There are two groups of employers eligible for the employee retention tax credit. Eligible employers are those whose 2020 business operations have been partially or fully suspended due to governmental orders due to COVID-19, such as those limiting commerce, travel, or group meetings, and those who have a significant decline in gross receipts compared to 2019. This includes tax-exempt employers. Self-employed individuals are not eligible.
The credit applies to qualified wages (including certain health plan expenses) paid during this period or any calendar quarter in which operations were suspended.
What is a “significant decline in gross receipts”?
Starting on the first day of the first calendar quarter of 2020, a significant decline in gross receipts is less than 50 percent of an employer’s gross receipts compared to the same quarter in 2019. Eligibility for the credit ends on the first day of the first calendar quarter after the quarter in which the employer’s gross receipts hit 80% of its gross receipts for the same calendar quarter in 2019.
3. What are qualified wages?
Broadly speaking, the credit applies to wages, including certain health plan expenses, paid starting March 12, 2020, in which operations were suspended or the business experienced a significant decline in gross receipts. The specific wages eligible for the credit is determined by the number of workers a business employs has.
- If you have more than 100 employees: Qualified wages are the wages paid to an employee for time that the employee is not providing services due to COVID-related reasons, such as a governmental order to shuts own or a significant decline in gross receipts.
- For employers averaging fewer than 100 employees during 2019: “Qualified wages” means all wages, including “health plan expenses allocable to wages,” regardless of whether paid employees were able to work or not. If the credit exceeds the employer’s liability for payroll taxes, the employer is eligible for a refund.
4. How does this tax credit affect other government relief?
- Employers receiving a Small Business Interruption Loan under the Paycheck Protection Program are not eligible for the Employee Retention Credit.
- Wages for this credit do not include wages for which the employer received a tax credit for paid sick and family leave under the Families First Coronavirus Response Act (FFCRA).
- Wages counted for this credit can’t be counted for the credit for paid family and medical leave under section 45S of the Internal Revenue Code.
- Employees are not counted for this credit if the employer is allowed a Work Opportunity Tax Credit under section 51 of the Internal Revenue Code for the employee.
5. When and how do I file for the credit?
Need relief right away? Eligible employers can access the credit immediately by reducing employment tax deposits they are otherwise required to make, including those for federal income tax withholding, employees’ share of Social Security and Medicare taxes, and the employer’s share of Social Security and Medicare taxes for all employees, up to the amount of the credit. Employers can do this without penalty, taking into account any tax credits they have received for paid sick and family leave under the FFCRA. (In other words, employers can’t take more than one tax credit per wage.)
If the business’s employment tax deposits do not amount to the full credit for which an employer is eligible, the employer can request an advance payment from the IRS.

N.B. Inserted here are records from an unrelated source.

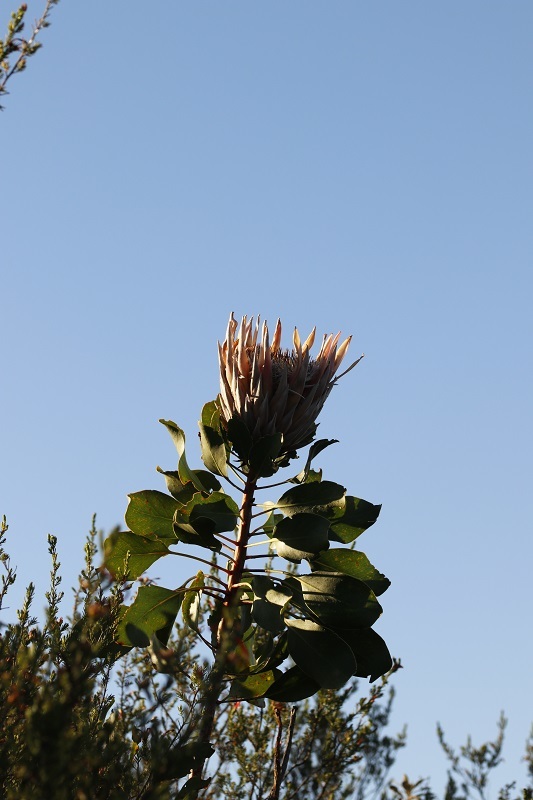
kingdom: Plantae
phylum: Tracheophyta
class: Magnoliopsida
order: Proteales
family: Proteaceae
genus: Protea
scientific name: Protea cynaroides
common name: King protea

To request an advance credit, use Form 7200, Advance of Employer Credits Due To COVID-19.
Otherwise, to claim the Employee Retention Credit, employers will need to report their total qualified wages and relevant health insurance costs for each quarter, beginning with the second quarter, on their quarterly employment tax returns (Form 941 for most employers).
How is the credit paid?
The refundable credit is applied against the employer portion of payroll taxes.